Thadayara Thakka – DVD

Cast: Arun Vijay, Mamta Mohandas; Music: Thaman; Director: Magizh Thirumeni

Our lead actors are getting increasingly omnipotent. They are business-savvy, stunningly romantic, bewilderingly muscled and breathtakingly clever. With their Herculean strength, they can launch one punch that can throw a man off the ground, kill nearly six thugs in a matter of seconds and conduct an undercover operation in a time that takes us to visit a toilet in a restaurant.

It is difficult to care for any characters where the director has not spent any effort in building the, who are introduced in mundane regularity: The villain is a violent, yet nonchalant murderer; the hero comes is an intrepid romance and ambition, a thug in bed with a small-time TV actress. Then as if the time is up, the rest of the characters are unveiled in a hurry: a police inspector who works for the gangs, the MLA who lives on the mercy of the gang-leader, the friends of the hero who, curiously, look like small-time thugs themselves.  Flashbacks appear frequently as if to compensate for the songs and by the time all the characters are introduced, we are past caring. We know the ominous when we see one. We enough films to know very early that the life of Selva, an ordinary travels driver, is going get muddled with Maha, the notorious local gang-leader. Only, the reasons are not quite convincing.

Having said that, there are genuinely powerful moments in the film; one where Selva and Priya get rounded by Maha’s thugs and another where he goes to deliver Maha’s mistress back to their gang. But the director’s undoing of his own effective props is the unsettling factor here. I found it difficult to get tensed about any situation because I know Selva can beat up any number of thugs who come with any number of weapons. The villain gang spend enormous amount of time in ‘planning’ their round-up and throughout their elaborate scheming, I kept thinking what a futile exercise it is. I smiled in acknowledgement when the hero demolishes their wicked plans to smithereens in minutes. One of the cardinal rules of mass filmmaking: a hero needs a weakness. Even superman has kryptonite. This enable the villains to get a hold over them, albeit temporarily. This is so that the audience is anxious in thinking what would happen to our beloved hero if the villain were to find out or exploit the ‘weakness’. Of course, our hero will eventually overcome that with some clever backup plan or with the momentary quick thinking.

SUPPLIED ENTRIES
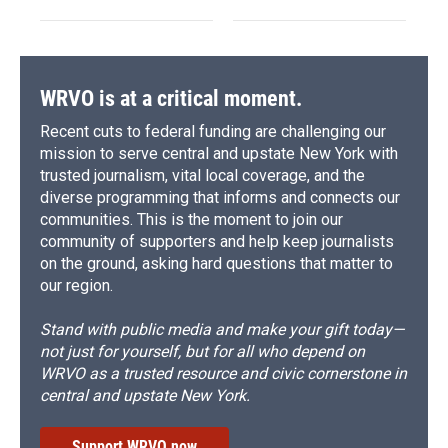
WRVO is at a critical moment.
Recent cuts to federal funding are challenging our
mission to serve central and upstate New York with
trusted journalism, vital local coverage, and the
diverse programming that informs and connects our
communities. This is the moment to join our
community of supporters and help keep journalists
on the ground, asking hard questions that matter to
our region.
Stand with public media and make your gift today—
not just for yourself, but for all who depend on
WRVO as a trusted resource and civic cornerstone in
central and upstate New York.
Support WRVO now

TASK DIRECTIONS
From the film review, list every person named in the credits line at the top, along with the role given for each.

COMPLETED TASK
- Arun Vijay (cast)
- Mamta Mohandas (cast)
- Thaman (music)
- Magizh Thirumeni (director)